> Exercise
The records below must be transcribed precisely and in full.

> Record set
- Opening Delimiter -

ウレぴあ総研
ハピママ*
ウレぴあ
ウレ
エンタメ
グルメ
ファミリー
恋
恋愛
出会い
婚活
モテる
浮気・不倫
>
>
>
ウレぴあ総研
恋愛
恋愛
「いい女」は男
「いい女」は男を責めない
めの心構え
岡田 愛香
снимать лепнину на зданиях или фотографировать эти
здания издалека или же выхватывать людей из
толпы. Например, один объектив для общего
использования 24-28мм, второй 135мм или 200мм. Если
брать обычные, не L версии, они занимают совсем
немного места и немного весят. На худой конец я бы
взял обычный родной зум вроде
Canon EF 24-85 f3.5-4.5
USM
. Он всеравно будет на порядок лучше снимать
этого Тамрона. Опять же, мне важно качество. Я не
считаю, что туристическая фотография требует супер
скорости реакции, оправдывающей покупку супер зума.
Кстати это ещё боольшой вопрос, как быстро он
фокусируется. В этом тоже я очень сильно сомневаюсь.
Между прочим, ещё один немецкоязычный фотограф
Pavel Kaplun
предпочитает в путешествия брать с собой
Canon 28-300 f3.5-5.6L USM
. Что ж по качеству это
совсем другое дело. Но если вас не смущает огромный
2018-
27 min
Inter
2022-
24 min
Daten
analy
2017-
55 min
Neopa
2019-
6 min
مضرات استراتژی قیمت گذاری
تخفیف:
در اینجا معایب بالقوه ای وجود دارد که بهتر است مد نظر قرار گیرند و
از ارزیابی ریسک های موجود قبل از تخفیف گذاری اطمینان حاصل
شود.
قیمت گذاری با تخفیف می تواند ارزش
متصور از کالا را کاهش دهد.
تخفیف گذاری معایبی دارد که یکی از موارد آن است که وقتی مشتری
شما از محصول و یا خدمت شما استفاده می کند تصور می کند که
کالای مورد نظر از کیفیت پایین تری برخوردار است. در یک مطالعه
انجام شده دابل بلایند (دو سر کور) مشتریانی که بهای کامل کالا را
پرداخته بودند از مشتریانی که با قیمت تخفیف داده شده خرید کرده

- Closing Delimiter -

> Solved exercise
ウレぴあ総研
ハピママ*
ウレぴあ
ウレ
エンタメ
グルメ
ファミリー
恋
恋愛
出会い
婚活
モテる
浮気・不倫
>
>
>
ウレぴあ総研
恋愛
恋愛
「いい女」は男
「いい女」は男を責めない
めの心構え
岡田 愛香
снимать лепнину на зданиях или фотографировать эти
здания издалека или же выхватывать людей из
толпы. Например, один объектив для общего
использования 24-28мм, второй 135мм или 200мм. Если
брать обычные, не L версии, они занимают совсем
немного места и немного весят. На худой конец я бы
взял обычный родной зум вроде
Canon EF 24-85 f3.5-4.5
USM
. Он всеравно будет на порядок лучше снимать
этого Тамрона. Опять же, мне важно качество. Я не
считаю, что туристическая фотография требует супер
скорости реакции, оправдывающей покупку супер зума.
Кстати это ещё боольшой вопрос, как быстро он
фокусируется. В этом тоже я очень сильно сомневаюсь.
Между прочим, ещё один немецкоязычный фотограф
Pavel Kaplun
предпочитает в путешествия брать с собой
Canon 28-300 f3.5-5.6L USM
. Что ж по качеству это
совсем другое дело. Но если вас не смущает огромный
2018-
27 min
Inter
2022-
24 min
Daten
analy
2017-
55 min
Neopa
2019-
6 min
مضرات استراتژی قیمت گذاری
تخفیف:
در اینجا معایب بالقوه ای وجود دارد که بهتر است مد نظر قرار گیرند و
از ارزیابی ریسک های موجود قبل از تخفیف گذاری اطمینان حاصل
شود.
قیمت گذاری با تخفیف می تواند ارزش
متصور از کالا را کاهش دهد.
تخفیف گذاری معایبی دارد که یکی از موارد آن است که وقتی مشتری
شما از محصول و یا خدمت شما استفاده می کند تصور می کند که
کالای مورد نظر از کیفیت پایین تری برخوردار است. در یک مطالعه
انجام شده دابل بلایند (دو سر کور) مشتریانی که بهای کامل کالا را
پرداخته بودند از مشتریانی که با قیمت تخفیف داده شده خرید کرده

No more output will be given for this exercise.